Given records:
__________________________________________________
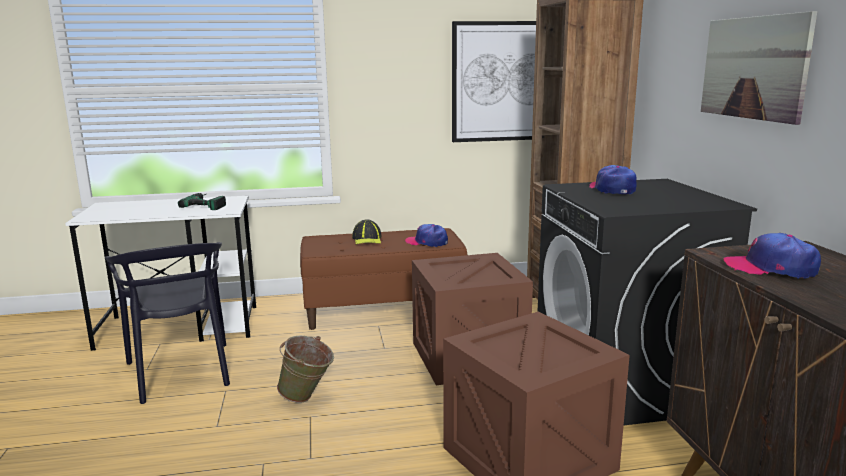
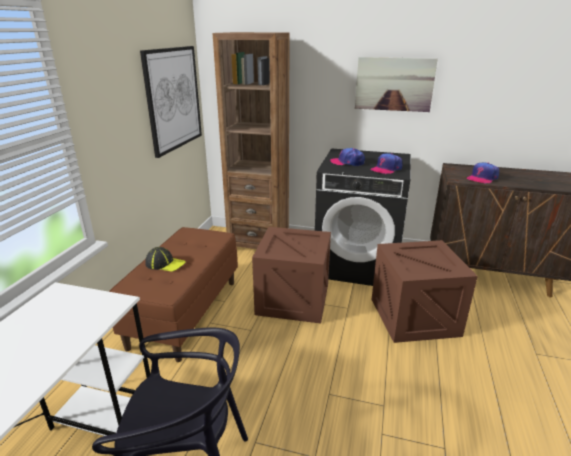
camera: 65 degrees left, 10 degrees up
power drill [178,193,226,210] -> none
green bucket [277,335,334,403] -> none
cap [405,224,448,247] -> cap moved to [370,153,402,174]

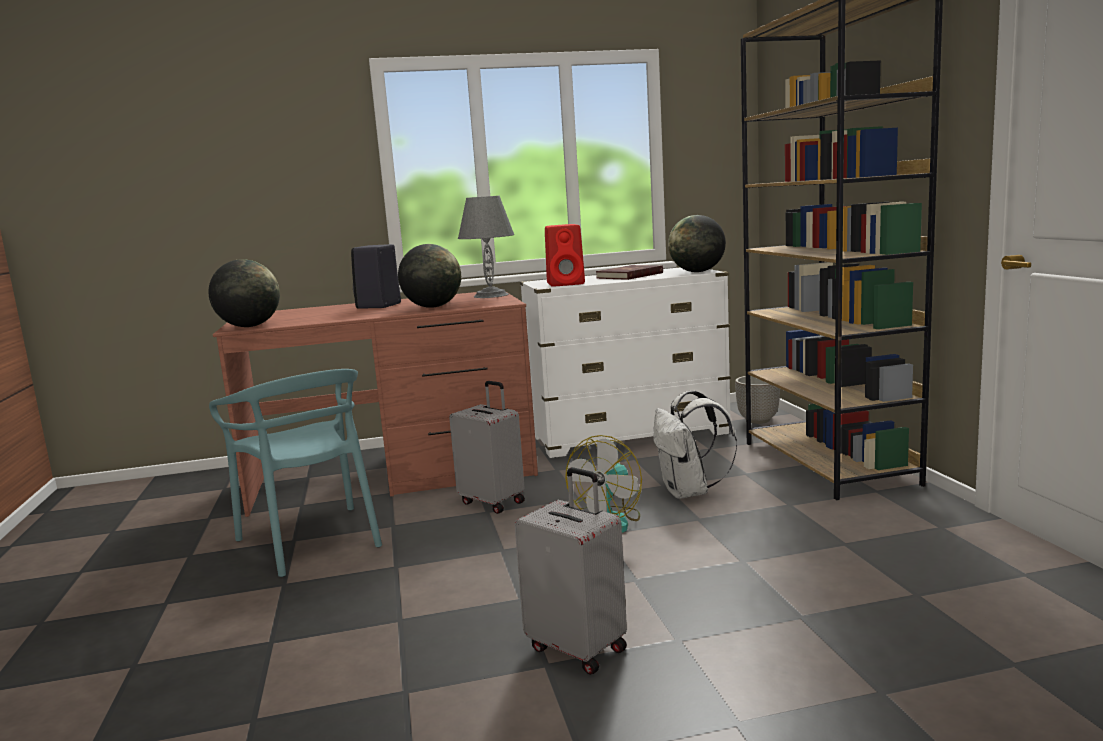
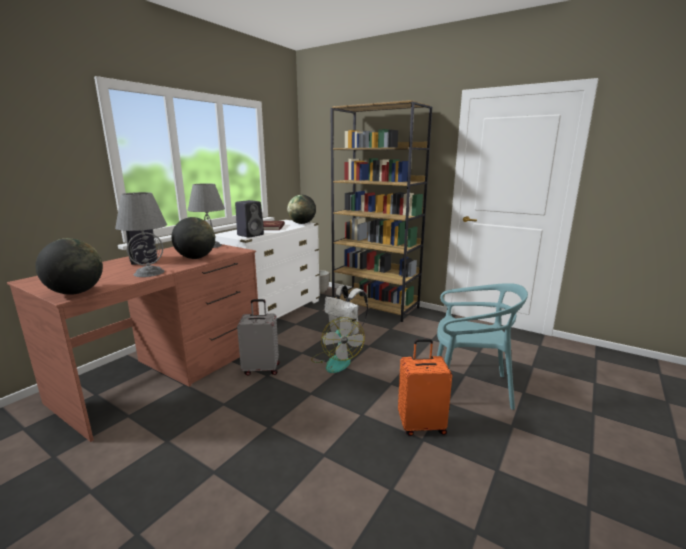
camera: 45 degrees left, 5 degrees up
turquoise chair [209,369,382,577] -> turquoise chair moved to [437,283,528,410]
grey suitcase [514,467,627,675] -> orange suitcase [398,339,452,436]
red speaker [545,224,585,287] -> black speaker [235,200,264,238]
none -> grey table lamp [115,192,167,277]

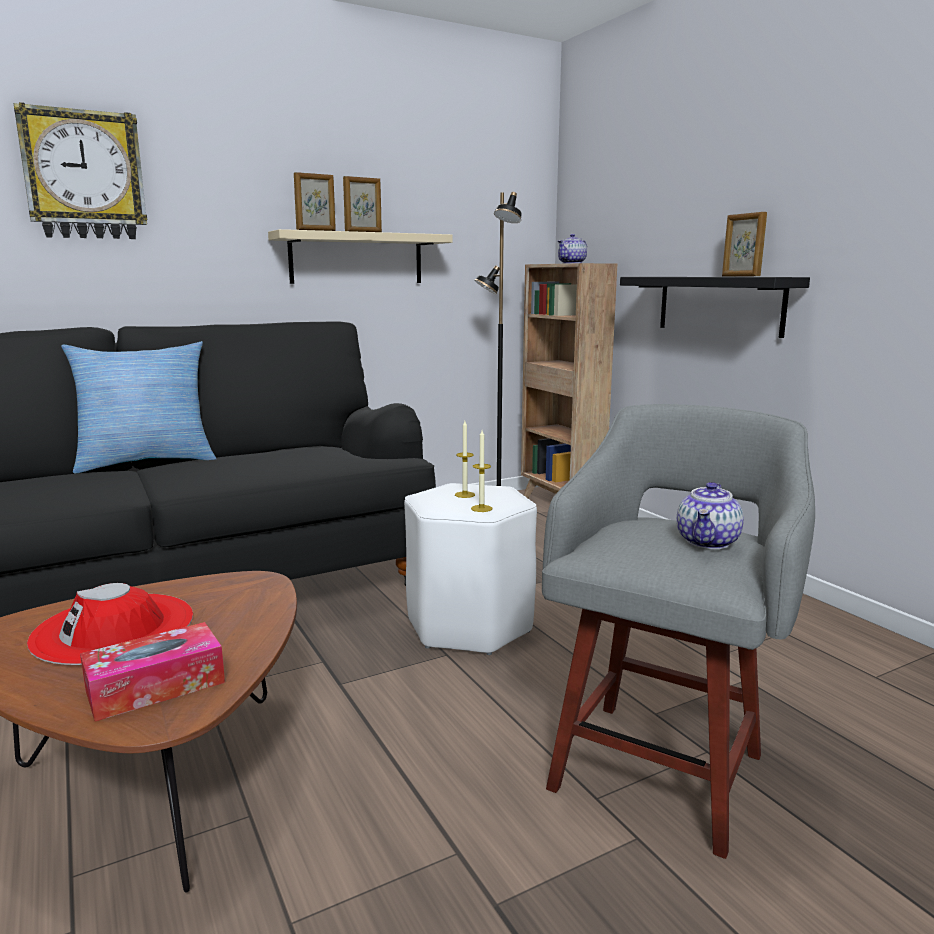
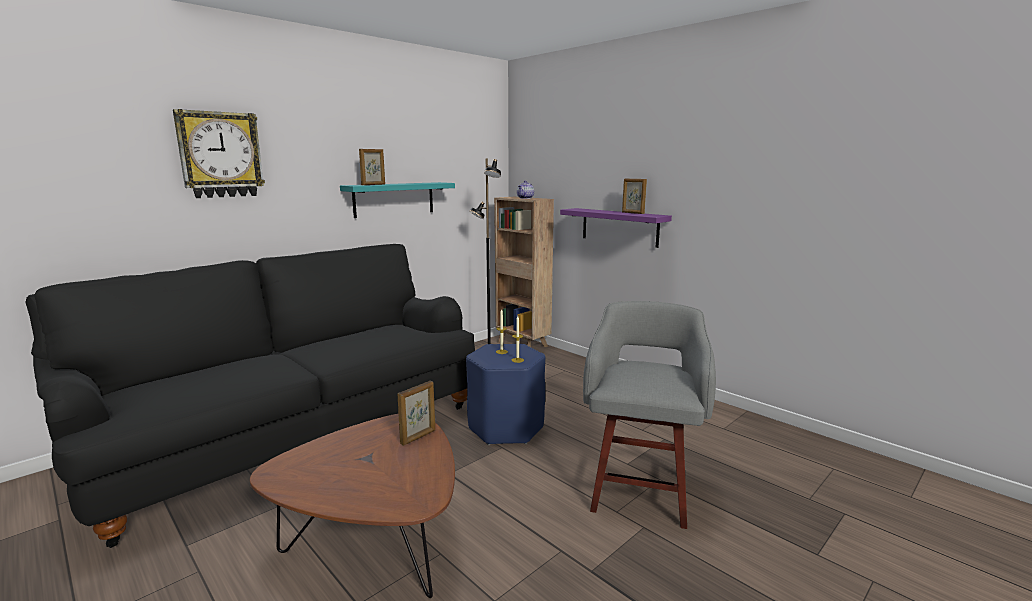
camera: 15 degrees left, 0 degrees up
red hat [27,583,193,665] -> none
pillow [61,341,216,474] -> none
tissue box [80,622,225,721] -> none
beige shelf [268,229,453,284] -> turquoise shelf [340,182,455,218]
picture frame [343,176,382,232] -> picture frame moved to [398,381,435,446]
white stool [404,483,537,655] -> blue stool [466,344,545,445]
black shelf [620,277,810,338] -> purple shelf [560,208,672,248]
teapot [677,482,744,549] -> none

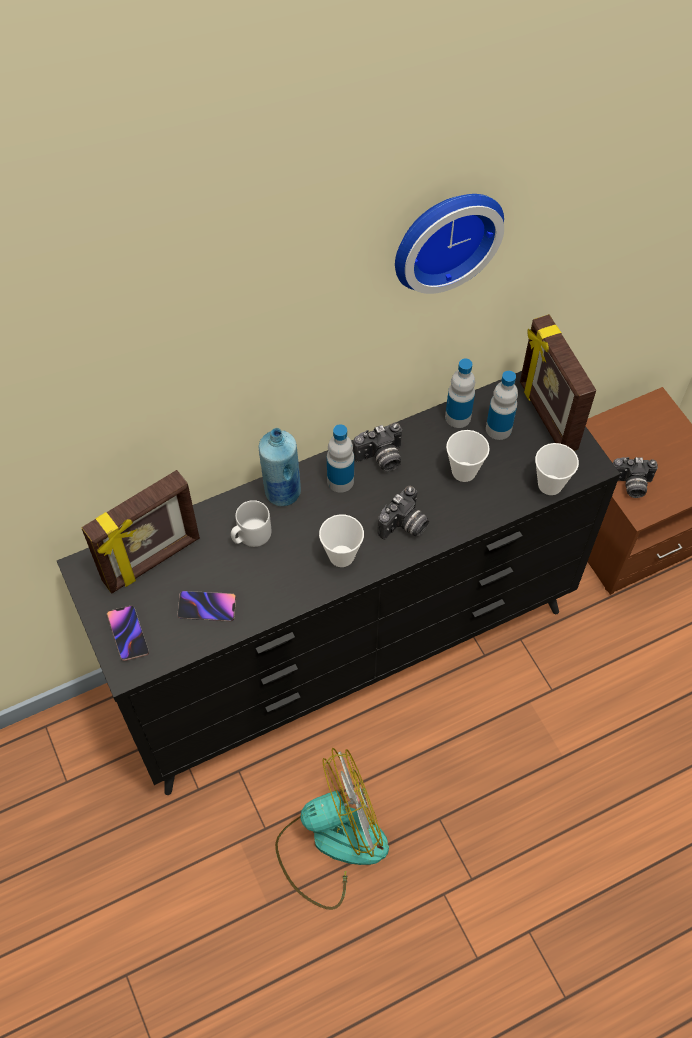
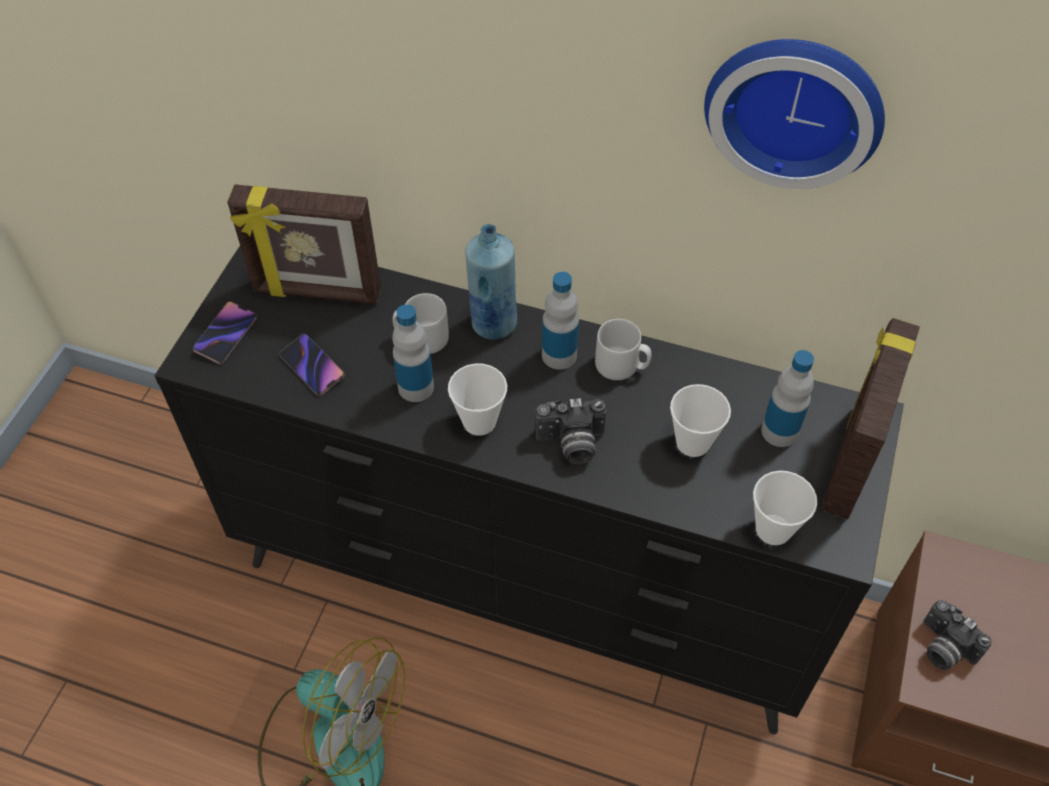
camera: 45 degrees right, 5 degrees down
camera [353,422,402,472] -> grey mug [595,319,651,380]
bottle [445,358,475,428] -> bottle moved to [392,304,434,402]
__________________________________________________
Exercise details: Restate word for word only the lines from the one with "black shelf [620,277,810,338]" through the last line of the material, both included. Any picture should be left out.

Answer to the problem:
black shelf [620,277,810,338] -> purple shelf [560,208,672,248]
teapot [677,482,744,549] -> none

camera: 45 degrees right, 5 degrees down
camera [353,422,402,472] -> grey mug [595,319,651,380]
bottle [445,358,475,428] -> bottle moved to [392,304,434,402]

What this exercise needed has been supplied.